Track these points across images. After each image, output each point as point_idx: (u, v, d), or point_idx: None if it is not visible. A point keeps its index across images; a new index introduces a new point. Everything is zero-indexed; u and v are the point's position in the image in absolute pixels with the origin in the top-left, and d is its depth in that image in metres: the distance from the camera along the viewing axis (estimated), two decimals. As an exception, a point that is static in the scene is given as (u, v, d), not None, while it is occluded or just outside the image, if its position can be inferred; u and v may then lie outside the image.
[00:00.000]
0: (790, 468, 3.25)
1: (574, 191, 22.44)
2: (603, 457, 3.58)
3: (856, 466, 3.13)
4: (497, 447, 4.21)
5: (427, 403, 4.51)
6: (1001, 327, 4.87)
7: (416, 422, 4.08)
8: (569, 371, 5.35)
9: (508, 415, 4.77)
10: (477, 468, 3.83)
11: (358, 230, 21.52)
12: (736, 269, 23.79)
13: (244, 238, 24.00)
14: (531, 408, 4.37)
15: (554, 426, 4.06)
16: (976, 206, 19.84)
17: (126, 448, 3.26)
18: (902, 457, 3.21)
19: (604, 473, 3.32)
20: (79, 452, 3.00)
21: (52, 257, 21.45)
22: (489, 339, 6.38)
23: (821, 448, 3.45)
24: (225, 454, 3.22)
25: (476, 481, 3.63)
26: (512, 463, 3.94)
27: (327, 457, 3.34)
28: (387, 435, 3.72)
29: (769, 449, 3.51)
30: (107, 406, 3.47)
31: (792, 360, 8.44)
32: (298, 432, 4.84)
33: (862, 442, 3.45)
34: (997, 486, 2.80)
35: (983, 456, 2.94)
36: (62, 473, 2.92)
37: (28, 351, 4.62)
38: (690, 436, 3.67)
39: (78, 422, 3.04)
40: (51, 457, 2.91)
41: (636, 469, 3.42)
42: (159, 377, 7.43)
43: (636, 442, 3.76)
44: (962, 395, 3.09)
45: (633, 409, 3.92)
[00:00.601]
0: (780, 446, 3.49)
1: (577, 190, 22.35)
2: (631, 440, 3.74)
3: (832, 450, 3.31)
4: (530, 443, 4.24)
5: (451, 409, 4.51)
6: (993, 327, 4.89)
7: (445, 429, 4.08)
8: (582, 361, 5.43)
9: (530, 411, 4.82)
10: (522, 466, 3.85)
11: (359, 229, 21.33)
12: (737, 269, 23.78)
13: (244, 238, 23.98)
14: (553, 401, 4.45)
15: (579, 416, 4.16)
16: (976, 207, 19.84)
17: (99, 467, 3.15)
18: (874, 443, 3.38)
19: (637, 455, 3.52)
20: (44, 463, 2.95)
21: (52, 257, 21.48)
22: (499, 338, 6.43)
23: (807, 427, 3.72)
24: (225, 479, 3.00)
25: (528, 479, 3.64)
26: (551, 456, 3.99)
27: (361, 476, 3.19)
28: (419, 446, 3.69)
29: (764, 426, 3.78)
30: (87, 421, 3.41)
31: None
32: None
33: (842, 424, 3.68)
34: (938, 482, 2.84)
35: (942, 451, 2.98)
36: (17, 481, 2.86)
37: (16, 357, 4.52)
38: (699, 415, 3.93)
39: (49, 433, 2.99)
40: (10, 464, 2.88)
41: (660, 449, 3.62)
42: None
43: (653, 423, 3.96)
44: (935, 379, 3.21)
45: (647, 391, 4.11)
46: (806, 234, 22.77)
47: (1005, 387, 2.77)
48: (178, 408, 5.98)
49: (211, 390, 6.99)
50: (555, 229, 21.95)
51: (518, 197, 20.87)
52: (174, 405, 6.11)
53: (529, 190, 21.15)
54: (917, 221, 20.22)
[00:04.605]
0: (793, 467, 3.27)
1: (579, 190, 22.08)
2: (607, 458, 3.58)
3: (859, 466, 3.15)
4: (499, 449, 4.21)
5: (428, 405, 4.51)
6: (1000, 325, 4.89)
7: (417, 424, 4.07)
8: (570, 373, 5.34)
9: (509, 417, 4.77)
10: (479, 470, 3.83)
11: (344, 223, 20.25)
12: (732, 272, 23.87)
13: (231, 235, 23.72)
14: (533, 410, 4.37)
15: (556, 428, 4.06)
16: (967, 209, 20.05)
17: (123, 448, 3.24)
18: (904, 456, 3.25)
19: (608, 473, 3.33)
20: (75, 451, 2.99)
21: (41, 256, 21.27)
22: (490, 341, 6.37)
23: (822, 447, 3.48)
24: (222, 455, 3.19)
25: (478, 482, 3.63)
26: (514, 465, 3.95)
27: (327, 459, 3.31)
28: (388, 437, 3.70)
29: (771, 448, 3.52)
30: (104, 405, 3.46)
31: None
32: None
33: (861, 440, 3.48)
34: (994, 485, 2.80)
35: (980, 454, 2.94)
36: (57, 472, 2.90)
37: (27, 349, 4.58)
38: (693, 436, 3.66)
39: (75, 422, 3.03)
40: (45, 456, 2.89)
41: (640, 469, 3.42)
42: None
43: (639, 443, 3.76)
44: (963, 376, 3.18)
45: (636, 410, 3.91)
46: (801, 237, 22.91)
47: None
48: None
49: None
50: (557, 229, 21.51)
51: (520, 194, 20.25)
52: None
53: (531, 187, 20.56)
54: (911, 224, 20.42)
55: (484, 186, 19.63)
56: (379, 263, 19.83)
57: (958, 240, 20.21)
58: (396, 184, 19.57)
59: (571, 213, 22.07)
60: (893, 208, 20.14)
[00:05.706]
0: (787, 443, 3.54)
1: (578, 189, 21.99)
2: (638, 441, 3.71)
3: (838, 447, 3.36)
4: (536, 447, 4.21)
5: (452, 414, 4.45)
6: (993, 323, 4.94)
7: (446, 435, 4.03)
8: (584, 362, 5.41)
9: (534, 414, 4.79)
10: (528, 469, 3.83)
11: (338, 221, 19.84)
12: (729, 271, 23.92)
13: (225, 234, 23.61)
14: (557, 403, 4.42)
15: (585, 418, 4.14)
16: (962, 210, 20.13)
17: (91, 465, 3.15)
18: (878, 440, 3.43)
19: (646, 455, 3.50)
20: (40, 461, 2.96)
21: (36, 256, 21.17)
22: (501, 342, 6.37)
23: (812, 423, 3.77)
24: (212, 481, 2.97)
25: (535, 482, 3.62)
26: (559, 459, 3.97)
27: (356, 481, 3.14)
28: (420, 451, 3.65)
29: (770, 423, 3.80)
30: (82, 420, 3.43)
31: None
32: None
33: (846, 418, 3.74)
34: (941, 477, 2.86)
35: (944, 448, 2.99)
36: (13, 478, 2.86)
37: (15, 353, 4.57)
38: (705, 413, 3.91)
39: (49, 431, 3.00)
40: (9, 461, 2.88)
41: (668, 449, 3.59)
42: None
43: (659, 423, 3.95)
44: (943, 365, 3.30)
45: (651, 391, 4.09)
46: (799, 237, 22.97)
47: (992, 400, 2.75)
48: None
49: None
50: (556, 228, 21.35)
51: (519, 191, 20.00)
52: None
-----
[Task to carry out]:
Reproduce each line of the material above precisely.

[Answer below]:
Track these points across images. After each image, output each point as point_idx: (u, v, d), or point_idx: None if it is not visible. A point keeps its index across images; a new index introduces a new point. Everything is zero-indexed; u and v are the point's position in the image in absolute pixels with the origin in the top-left, and d is its depth in that image in metres: the distance from the camera along the viewing axis (estimated), two decimals. As an exception, a point that is static in the scene is given as (u, v, d), not None, while it is occluded or just outside the image, if its position can be inferred; u and v may then lie outside the image.
[00:00.000]
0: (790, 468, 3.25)
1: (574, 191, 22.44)
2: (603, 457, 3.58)
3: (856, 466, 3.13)
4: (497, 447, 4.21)
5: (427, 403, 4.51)
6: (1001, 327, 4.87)
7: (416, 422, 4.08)
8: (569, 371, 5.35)
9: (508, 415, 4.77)
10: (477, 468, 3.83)
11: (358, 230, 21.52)
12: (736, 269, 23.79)
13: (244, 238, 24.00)
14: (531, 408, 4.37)
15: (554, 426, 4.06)
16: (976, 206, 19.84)
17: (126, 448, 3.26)
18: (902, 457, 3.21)
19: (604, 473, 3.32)
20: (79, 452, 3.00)
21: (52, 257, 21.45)
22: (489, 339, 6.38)
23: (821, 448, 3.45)
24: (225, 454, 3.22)
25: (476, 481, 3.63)
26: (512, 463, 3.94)
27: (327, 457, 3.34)
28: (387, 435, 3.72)
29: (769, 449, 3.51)
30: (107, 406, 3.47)
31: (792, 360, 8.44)
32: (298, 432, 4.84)
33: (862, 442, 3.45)
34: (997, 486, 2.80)
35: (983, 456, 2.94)
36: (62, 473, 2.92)
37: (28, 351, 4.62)
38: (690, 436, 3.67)
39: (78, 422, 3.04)
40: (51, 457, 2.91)
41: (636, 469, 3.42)
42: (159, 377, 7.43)
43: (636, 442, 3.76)
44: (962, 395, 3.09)
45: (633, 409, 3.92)
[00:00.601]
0: (780, 446, 3.49)
1: (577, 190, 22.35)
2: (631, 440, 3.74)
3: (832, 450, 3.31)
4: (530, 443, 4.24)
5: (451, 409, 4.51)
6: (993, 327, 4.89)
7: (445, 429, 4.08)
8: (582, 361, 5.43)
9: (530, 411, 4.82)
10: (522, 466, 3.85)
11: (359, 229, 21.33)
12: (737, 269, 23.78)
13: (244, 238, 23.98)
14: (553, 401, 4.45)
15: (579, 416, 4.16)
16: (976, 207, 19.84)
17: (99, 467, 3.15)
18: (874, 443, 3.38)
19: (637, 455, 3.52)
20: (44, 463, 2.95)
21: (52, 257, 21.48)
22: (499, 338, 6.43)
23: (807, 427, 3.72)
24: (225, 479, 3.00)
25: (528, 479, 3.64)
26: (551, 456, 3.99)
27: (361, 476, 3.19)
28: (419, 446, 3.69)
29: (764, 426, 3.78)
30: (87, 421, 3.41)
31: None
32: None
33: (842, 424, 3.68)
34: (938, 482, 2.84)
35: (942, 451, 2.98)
36: (17, 481, 2.86)
37: (16, 357, 4.52)
38: (699, 415, 3.93)
39: (49, 433, 2.99)
40: (10, 464, 2.88)
41: (660, 449, 3.62)
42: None
43: (653, 423, 3.96)
44: (935, 379, 3.21)
45: (647, 391, 4.11)
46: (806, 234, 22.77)
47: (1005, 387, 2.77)
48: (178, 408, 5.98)
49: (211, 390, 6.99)
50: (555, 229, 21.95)
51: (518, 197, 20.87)
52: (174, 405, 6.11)
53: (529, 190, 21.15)
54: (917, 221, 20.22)
[00:04.605]
0: (793, 467, 3.27)
1: (579, 190, 22.08)
2: (607, 458, 3.58)
3: (859, 466, 3.15)
4: (499, 449, 4.21)
5: (428, 405, 4.51)
6: (1000, 325, 4.89)
7: (417, 424, 4.07)
8: (570, 373, 5.34)
9: (509, 417, 4.77)
10: (479, 470, 3.83)
11: (344, 223, 20.25)
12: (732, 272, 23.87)
13: (231, 235, 23.72)
14: (533, 410, 4.37)
15: (556, 428, 4.06)
16: (967, 209, 20.05)
17: (123, 448, 3.24)
18: (904, 456, 3.25)
19: (608, 473, 3.33)
20: (75, 451, 2.99)
21: (41, 256, 21.27)
22: (490, 341, 6.37)
23: (822, 447, 3.48)
24: (222, 455, 3.19)
25: (478, 482, 3.63)
26: (514, 465, 3.95)
27: (327, 459, 3.31)
28: (388, 437, 3.70)
29: (771, 448, 3.52)
30: (104, 405, 3.46)
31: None
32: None
33: (861, 440, 3.48)
34: (994, 485, 2.80)
35: (980, 454, 2.94)
36: (57, 472, 2.90)
37: (27, 349, 4.58)
38: (693, 436, 3.66)
39: (75, 422, 3.03)
40: (45, 456, 2.89)
41: (640, 469, 3.42)
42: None
43: (639, 443, 3.76)
44: (963, 376, 3.18)
45: (636, 410, 3.91)
46: (801, 237, 22.91)
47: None
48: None
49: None
50: (557, 229, 21.51)
51: (520, 194, 20.25)
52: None
53: (531, 187, 20.56)
54: (911, 224, 20.42)
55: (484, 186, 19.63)
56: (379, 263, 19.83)
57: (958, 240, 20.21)
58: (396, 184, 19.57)
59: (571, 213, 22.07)
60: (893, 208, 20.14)
[00:05.706]
0: (787, 443, 3.54)
1: (578, 189, 21.99)
2: (638, 441, 3.71)
3: (838, 447, 3.36)
4: (536, 447, 4.21)
5: (452, 414, 4.45)
6: (993, 323, 4.94)
7: (446, 435, 4.03)
8: (584, 362, 5.41)
9: (534, 414, 4.79)
10: (528, 469, 3.83)
11: (338, 221, 19.84)
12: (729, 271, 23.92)
13: (225, 234, 23.61)
14: (557, 403, 4.42)
15: (585, 418, 4.14)
16: (962, 210, 20.13)
17: (91, 465, 3.15)
18: (878, 440, 3.43)
19: (646, 455, 3.50)
20: (40, 461, 2.96)
21: (36, 256, 21.17)
22: (501, 342, 6.37)
23: (812, 423, 3.77)
24: (212, 481, 2.97)
25: (535, 482, 3.62)
26: (559, 459, 3.97)
27: (356, 481, 3.14)
28: (420, 451, 3.65)
29: (770, 423, 3.80)
30: (82, 420, 3.43)
31: None
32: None
33: (846, 418, 3.74)
34: (941, 477, 2.86)
35: (944, 448, 2.99)
36: (13, 478, 2.86)
37: (15, 353, 4.57)
38: (705, 413, 3.91)
39: (49, 431, 3.00)
40: (9, 461, 2.88)
41: (668, 449, 3.59)
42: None
43: (659, 423, 3.95)
44: (943, 365, 3.30)
45: (651, 391, 4.09)
46: (799, 237, 22.97)
47: (992, 400, 2.75)
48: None
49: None
50: (556, 228, 21.35)
51: (519, 191, 20.00)
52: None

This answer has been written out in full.